Puerto Rico men's national goalball team
- Sport: Goalball
- League: IBSA
- Division: Men
- Region: IBSA America
- Location: Puerto Rico
- Colours: Red, blue
- Head coach: Wellington De Luna
- Championships: Paralympic Games medals: : 0 : 0 : 0 World Championship medals: : 0 : 0 : 0
- Parent group: Puerto Rico Blind Sports Federation

= Puerto Rico men's national goalball team =

Puerto Rican national team, for the Paralympic sport of goalball

Puerto Rico men's national goalball team is the men's national team of Puerto Rico. Goalball is a team sport designed specifically for athletes with a vision impairment. The team takes part in international competitions.

== IBSA World Games ==

=== 2007 São Paulo ===

The team competed in the 2007 IBSA World Games, from 28 July 2007 to 8 August 2007, in São Paulo, Brazil. There were twenty-three men's and twelve women's teams. Athletes included Aneury Baez, Willian Fratti Chelli, and Nestor Afonso.

The team were in Group E finishing last: first being mercied by Spain 11:1, followed by Argentina 11:1, Algeria 10:0, Italy 10:0, and Turkey 11:1.

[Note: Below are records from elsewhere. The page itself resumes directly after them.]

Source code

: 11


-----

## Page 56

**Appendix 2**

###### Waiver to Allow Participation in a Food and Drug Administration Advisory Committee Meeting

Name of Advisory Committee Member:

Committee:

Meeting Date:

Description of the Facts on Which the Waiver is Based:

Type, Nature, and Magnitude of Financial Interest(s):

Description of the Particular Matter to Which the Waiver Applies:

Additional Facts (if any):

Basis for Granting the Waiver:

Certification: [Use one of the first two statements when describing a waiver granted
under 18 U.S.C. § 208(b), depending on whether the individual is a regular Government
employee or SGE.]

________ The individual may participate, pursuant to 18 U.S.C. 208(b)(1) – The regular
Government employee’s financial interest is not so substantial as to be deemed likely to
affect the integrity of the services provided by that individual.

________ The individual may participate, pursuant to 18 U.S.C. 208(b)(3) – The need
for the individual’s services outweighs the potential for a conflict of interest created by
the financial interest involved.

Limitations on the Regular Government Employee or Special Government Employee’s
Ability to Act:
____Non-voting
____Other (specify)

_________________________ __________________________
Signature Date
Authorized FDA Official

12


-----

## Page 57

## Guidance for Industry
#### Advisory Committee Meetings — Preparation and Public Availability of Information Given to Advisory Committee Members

== Regional championships ==

The team competes in the IBSA America goalball region. The winner of the championships usually qualifies for a berth at the World Championships or the Paralympic Games.

=== 2013 Colorado Springs ===

The team competed at the 2013 Parapan American Games (which also hosted the 2013 IBSA World Youth Championships) from 11 to 14 July 2013, at Colorado Springs, Colorado, USA.

There were six men's teams: Argentina, Brazil, Canada, Puerto Rico, USA, Venezuela.

Puerto Rico came fifth, ahead of Venezuela.

=== 2015 Toronto ===

The team competed at the 2015 Parapan American Games from 8 August 2015 to 15 August 2015, at the Mississauga Sports Centre, Toronto, Ontario, Canada.

There were six men's teams: Argentina, Brazil, Canada, Puerto Rico, USA, Venezuela.

The team did not make the top four positions.

=== 2022 São Paulo ===

Due to the ongoing COVID-19 pandemic, the IBSA America championship moved from 6 to 13 November 2021, to 18 to 22 February 2022. The event is being held at the Centro de Treinamento Paralímpico (Paralympic Training Center) in São Paulo. This championships is a qualifier for the 2022 World Championships.

There are thirteen men's teams: Argentina, Brazil, Canada, Chile, Colombia, Costa Rica, Guatemala, Mexico, Nicaragua, Peru, Puerto Rico, USA, Venezuela. The team is in Pool B, first playing against USA.

== Other competitions ==

Puerto Rico attended the Vancouver Goalball Grand Slam, in March 2018, in Vancouver, British Columbia, Canada, using the competition name 'Pirates of the Caribbean'. They placed last of five teams in Pool A. Coached by Pedro Alvarado, the team was #1 William Fratichelli Hernandez, #2 Felipe Flores Lopez, #4 Nestor Alonso Vega, #6 John Perez Rivera, and #7 Eric Rivera Gonzales.

The team attended the Locomotion Tournament, Los Angeles, California in 2019, finishing fifth of ten clubs, against clubs from Mexico and USA. Athletes were under national coach Wellington De Luna.